Since the rapes began in Sacramento in 1976, it seems to me like there's a pretty good chance he was employed to protect public safety while single-handedly imperiling it. (A note from the Mercury's former Senior Editor Megan Burbank: "It's always cops.") Perhaps his status as a law enforcement agent even helped him evade capture for so long. The rapes and murders were also committed before the advent of DNA profiling, which prevented investigators from confirming that it was the same man acting in both the Northern Californian rapes and the Southern Californian ransackings, rapes, and murders until 2001.

McNamara's coining of the Golden State Killer moniker is just the tip of the iceberg when it comes to her legacy. And honestly, I'll Be Gone in the Dark isn't really about him—it's made great by her resilience when leads didn't pan out, her honesty about her obsession, her empathy for victims, and her ruthless pursuit of the truth.
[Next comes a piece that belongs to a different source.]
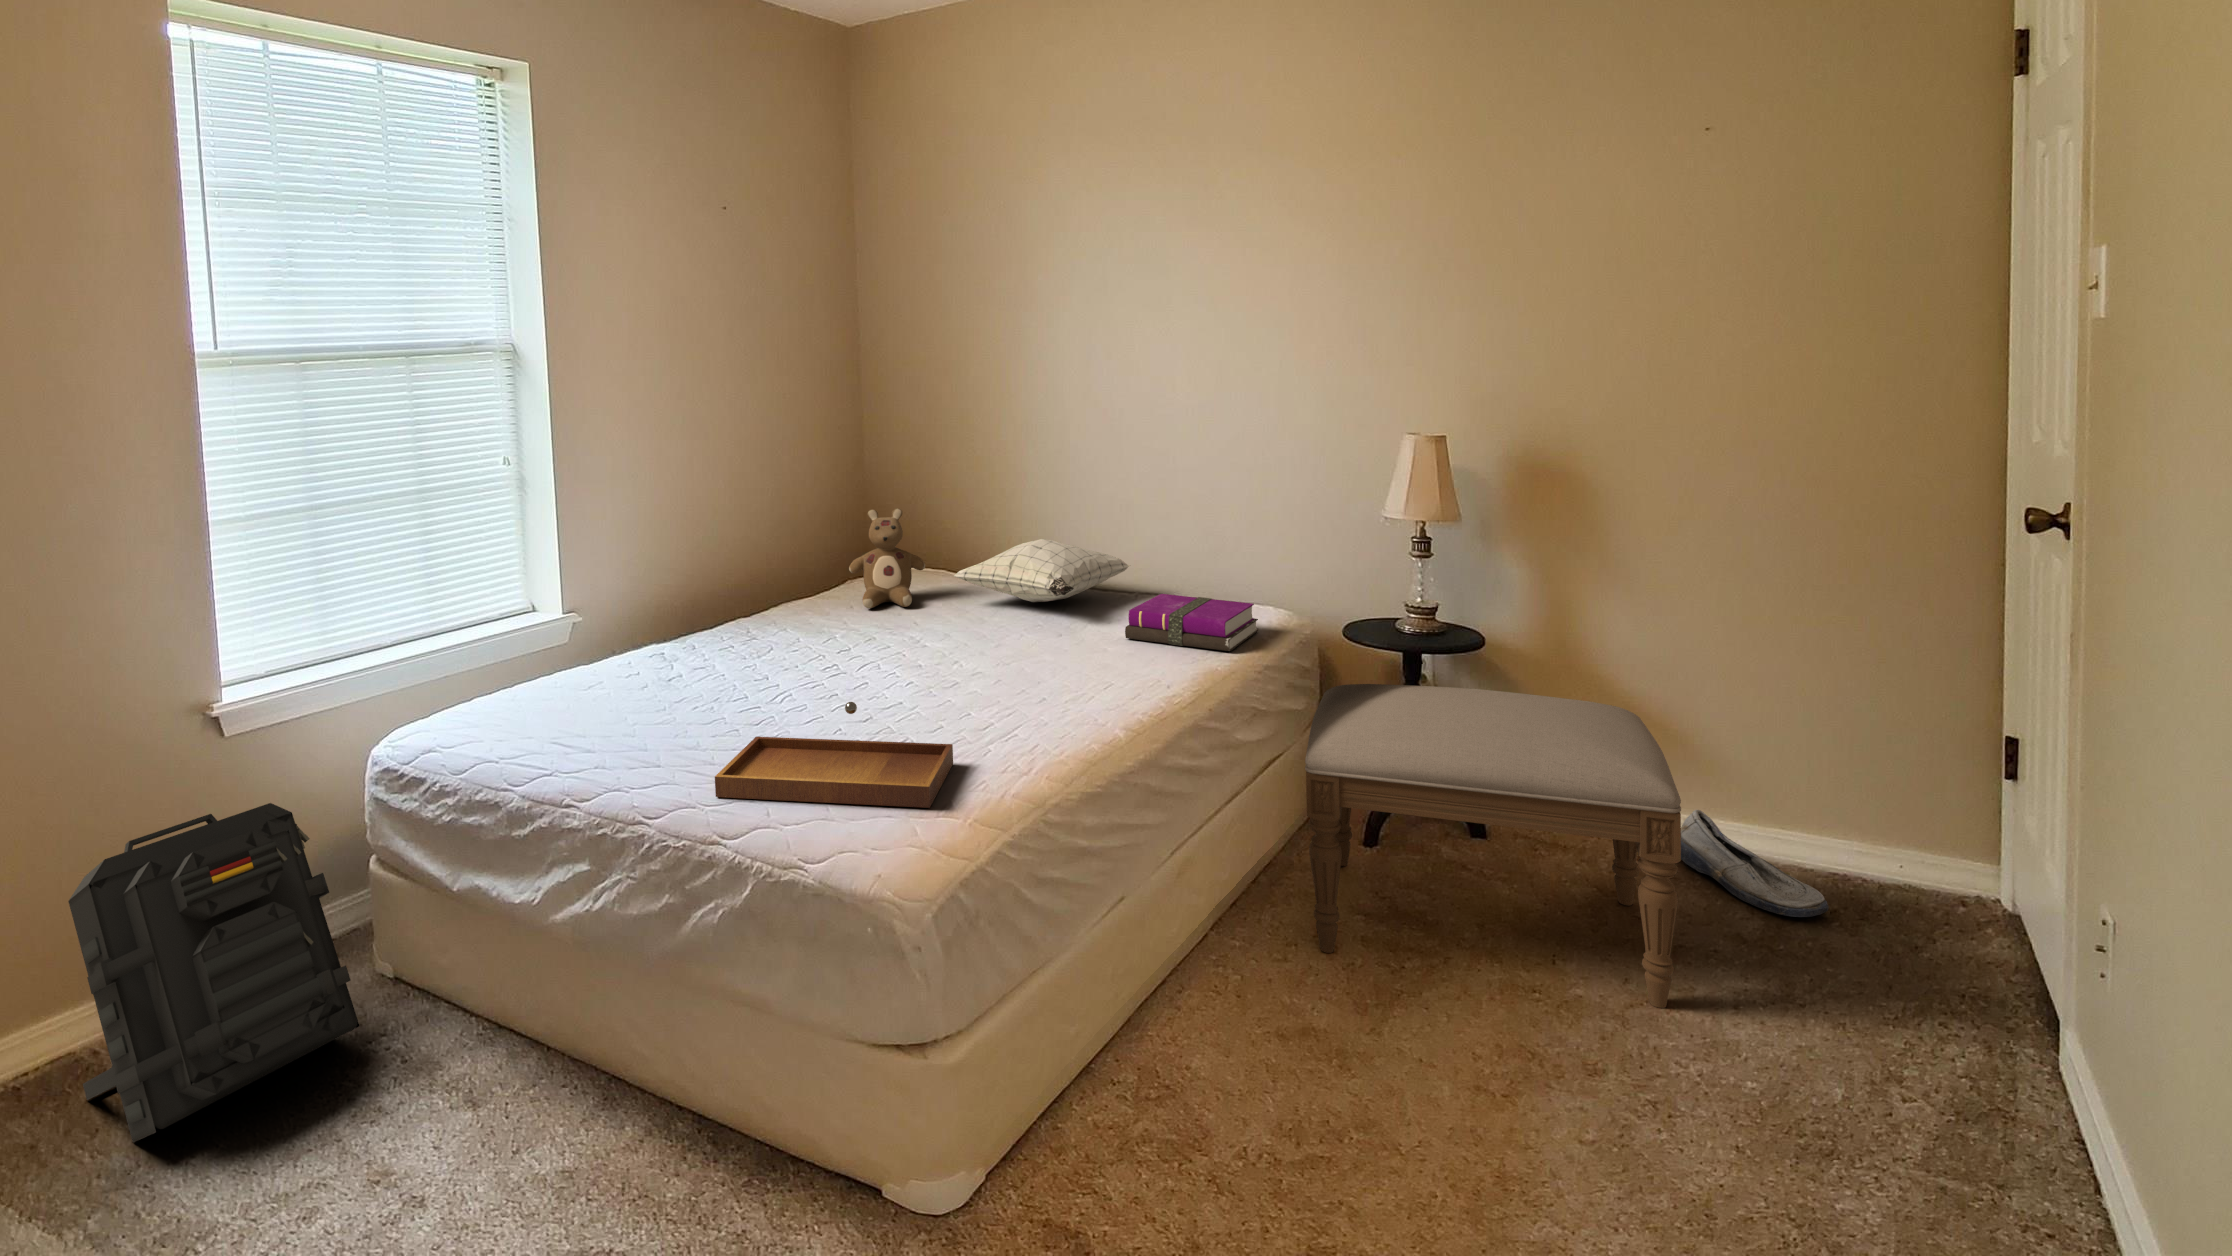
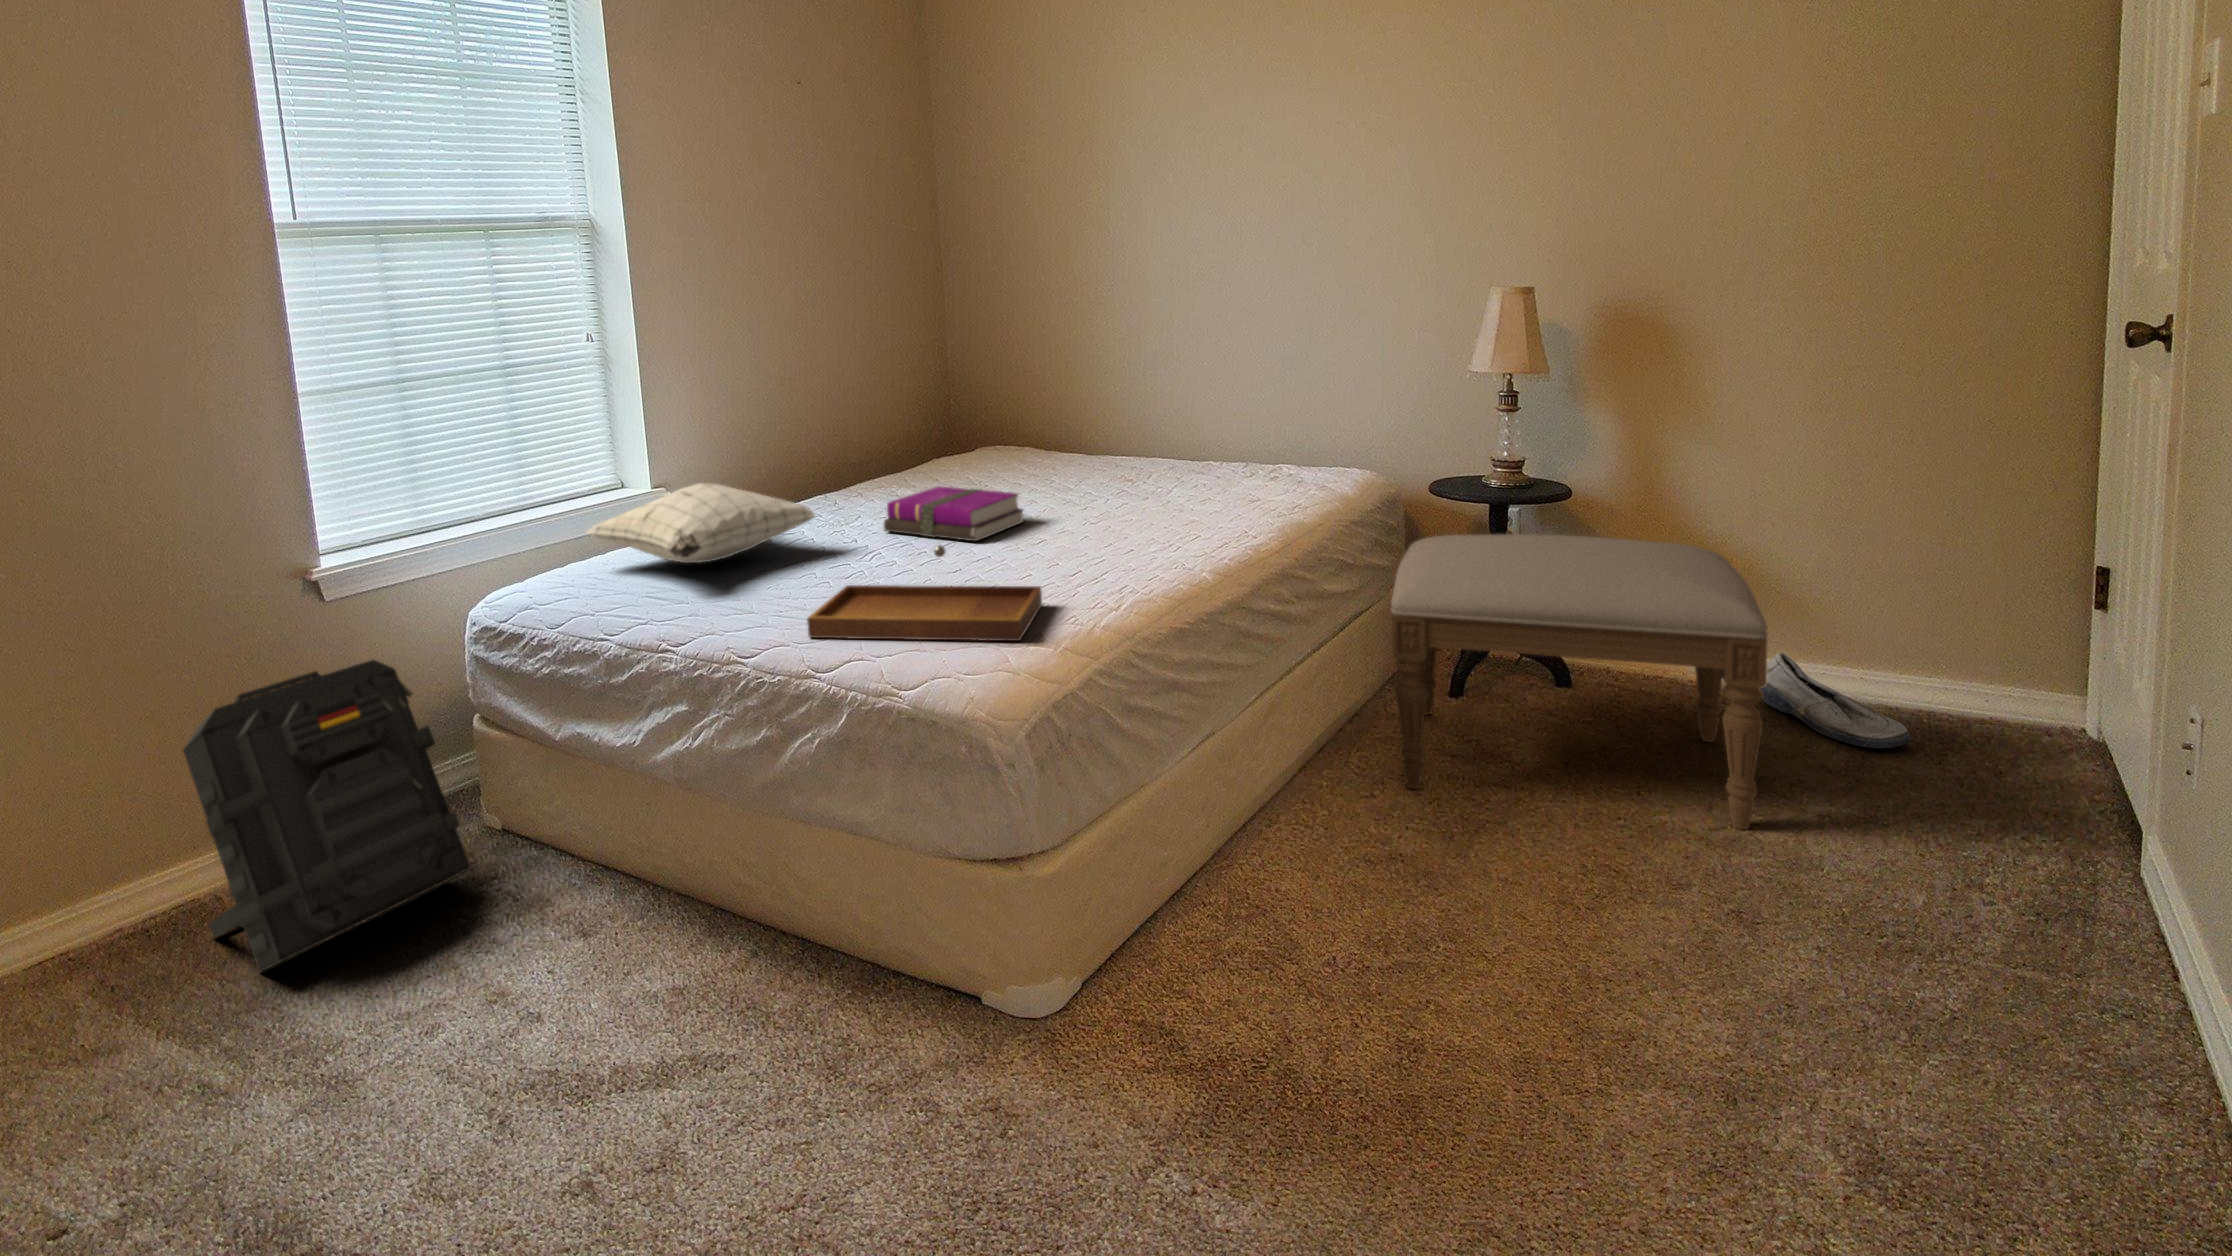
stuffed bear: present [849,508,925,608] -> none [934,384,1009,482]
pillow: present [954,539,1130,602] -> present [588,483,815,563]
notebook: present [1125,594,1258,651] -> present [884,486,1024,541]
The whole book resonated with me, but there's one particular sentence she wrote that's still rattling around in my head: "Seeking is the lever that tips our dopamine gush." She sought justice, and though authorities at today's press conference downplayed (and even flat-out denied) that her book had any influence on DeAngelo's arrest, personally, I find the timing to be a little too coincidental. (It took them more than four decades to find this guy, and her book came out two months ago.) If nothing else, by dragging the cold case back into the light, McNamara's dogged pursuit of the Golden State Killer put renewed pressure on law enforcement to find him. And now he's been found.

It's weird being a woman who likes true crime documentaries/podcasts/books, because the victims depicted are often women whose experiences are mishandled, sensationalized, or exploited for voyeuristic entertainment. I'm not even sure why I'm drawn to the genre; I guess I'm just constantly enraged that so many people—especially women—suffer violence at the hands of perpetrators who are never brought to justice, and are then left to cope with the emotional and/or physical aftermath for the rest of their lives. Sharing these stories in a respectful way—as McNamara does with I'll Be Gone in the Dark—feels like it frames personal trauma as a political issue.